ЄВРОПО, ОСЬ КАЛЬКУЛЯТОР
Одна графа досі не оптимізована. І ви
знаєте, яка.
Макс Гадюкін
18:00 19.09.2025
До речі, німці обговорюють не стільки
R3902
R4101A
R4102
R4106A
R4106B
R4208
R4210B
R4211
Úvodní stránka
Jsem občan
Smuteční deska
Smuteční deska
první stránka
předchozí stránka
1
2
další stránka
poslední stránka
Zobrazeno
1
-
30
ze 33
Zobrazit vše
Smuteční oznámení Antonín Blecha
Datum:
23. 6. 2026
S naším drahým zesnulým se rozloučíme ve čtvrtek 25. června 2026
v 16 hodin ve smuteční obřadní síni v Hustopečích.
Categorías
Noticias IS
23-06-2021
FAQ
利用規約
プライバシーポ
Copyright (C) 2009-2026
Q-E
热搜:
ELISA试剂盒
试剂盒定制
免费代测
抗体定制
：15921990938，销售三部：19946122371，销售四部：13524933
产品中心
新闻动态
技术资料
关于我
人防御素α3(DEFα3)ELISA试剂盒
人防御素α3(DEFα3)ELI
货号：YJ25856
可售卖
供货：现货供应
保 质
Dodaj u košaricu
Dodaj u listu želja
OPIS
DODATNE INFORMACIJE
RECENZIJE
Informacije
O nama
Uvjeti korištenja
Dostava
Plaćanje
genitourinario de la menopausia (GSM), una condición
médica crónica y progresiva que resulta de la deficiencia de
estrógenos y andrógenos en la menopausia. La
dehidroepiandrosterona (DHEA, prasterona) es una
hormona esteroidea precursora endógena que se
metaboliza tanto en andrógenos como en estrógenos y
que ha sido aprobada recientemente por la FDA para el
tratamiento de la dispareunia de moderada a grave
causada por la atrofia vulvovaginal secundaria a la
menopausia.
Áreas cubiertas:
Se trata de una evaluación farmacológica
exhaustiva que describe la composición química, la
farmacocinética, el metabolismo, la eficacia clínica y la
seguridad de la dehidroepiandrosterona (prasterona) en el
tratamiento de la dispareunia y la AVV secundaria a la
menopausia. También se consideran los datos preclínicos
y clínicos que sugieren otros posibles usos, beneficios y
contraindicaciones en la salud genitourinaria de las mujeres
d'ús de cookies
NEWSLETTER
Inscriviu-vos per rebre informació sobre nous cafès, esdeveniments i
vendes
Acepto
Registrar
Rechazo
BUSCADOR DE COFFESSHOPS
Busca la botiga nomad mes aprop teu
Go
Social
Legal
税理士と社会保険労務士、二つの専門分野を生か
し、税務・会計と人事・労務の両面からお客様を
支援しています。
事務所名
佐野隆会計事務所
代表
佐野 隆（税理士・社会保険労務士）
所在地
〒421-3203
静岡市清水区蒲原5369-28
──────────────────────────────
Reproduce all of the items in full, substituting "BULLETIN" for "NEWSLETTER" and leaving every other line unchanged.

Answer for the task =>
ЄВРОПО, ОСЬ КАЛЬКУЛЯТОР
Одна графа досі не оптимізована. І ви
знаєте, яка.
Макс Гадюкін
18:00 19.09.2025
До речі, німці обговорюють не стільки
R3902
R4101A
R4102
R4106A
R4106B
R4208
R4210B
R4211
Úvodní stránka
Jsem občan
Smuteční deska
Smuteční deska
první stránka
předchozí stránka
1
2
další stránka
poslední stránka
Zobrazeno
1
-
30
ze 33
Zobrazit vše
Smuteční oznámení Antonín Blecha
Datum:
23. 6. 2026
S naším drahým zesnulým se rozloučíme ve čtvrtek 25. června 2026
v 16 hodin ve smuteční obřadní síni v Hustopečích.
Categorías
Noticias IS
23-06-2021
FAQ
利用規約
プライバシーポ
Copyright (C) 2009-2026
Q-E
热搜:
ELISA试剂盒
试剂盒定制
免费代测
抗体定制
：15921990938，销售三部：19946122371，销售四部：13524933
产品中心
新闻动态
技术资料
关于我
人防御素α3(DEFα3)ELISA试剂盒
人防御素α3(DEFα3)ELI
货号：YJ25856
可售卖
供货：现货供应
保 质
Dodaj u košaricu
Dodaj u listu želja
OPIS
DODATNE INFORMACIJE
RECENZIJE
Informacije
O nama
Uvjeti korištenja
Dostava
Plaćanje
genitourinario de la menopausia (GSM), una condición
médica crónica y progresiva que resulta de la deficiencia de
estrógenos y andrógenos en la menopausia. La
dehidroepiandrosterona (DHEA, prasterona) es una
hormona esteroidea precursora endógena que se
metaboliza tanto en andrógenos como en estrógenos y
que ha sido aprobada recientemente por la FDA para el
tratamiento de la dispareunia de moderada a grave
causada por la atrofia vulvovaginal secundaria a la
menopausia.
Áreas cubiertas:
Se trata de una evaluación farmacológica
exhaustiva que describe la composición química, la
farmacocinética, el metabolismo, la eficacia clínica y la
seguridad de la dehidroepiandrosterona (prasterona) en el
tratamiento de la dispareunia y la AVV secundaria a la
menopausia. También se consideran los datos preclínicos
y clínicos que sugieren otros posibles usos, beneficios y
contraindicaciones en la salud genitourinaria de las mujeres
d'ús de cookies
BULLETIN
Inscriviu-vos per rebre informació sobre nous cafès, esdeveniments i
vendes
Acepto
Registrar
Rechazo
BUSCADOR DE COFFESSHOPS
Busca la botiga nomad mes aprop teu
Go
Social
Legal
税理士と社会保険労務士、二つの専門分野を生か
し、税務・会計と人事・労務の両面からお客様を
支援しています。
事務所名
佐野隆会計事務所
代表
佐野 隆（税理士・社会保険労務士）
所在地
〒421-3203
静岡市清水区蒲原5369-28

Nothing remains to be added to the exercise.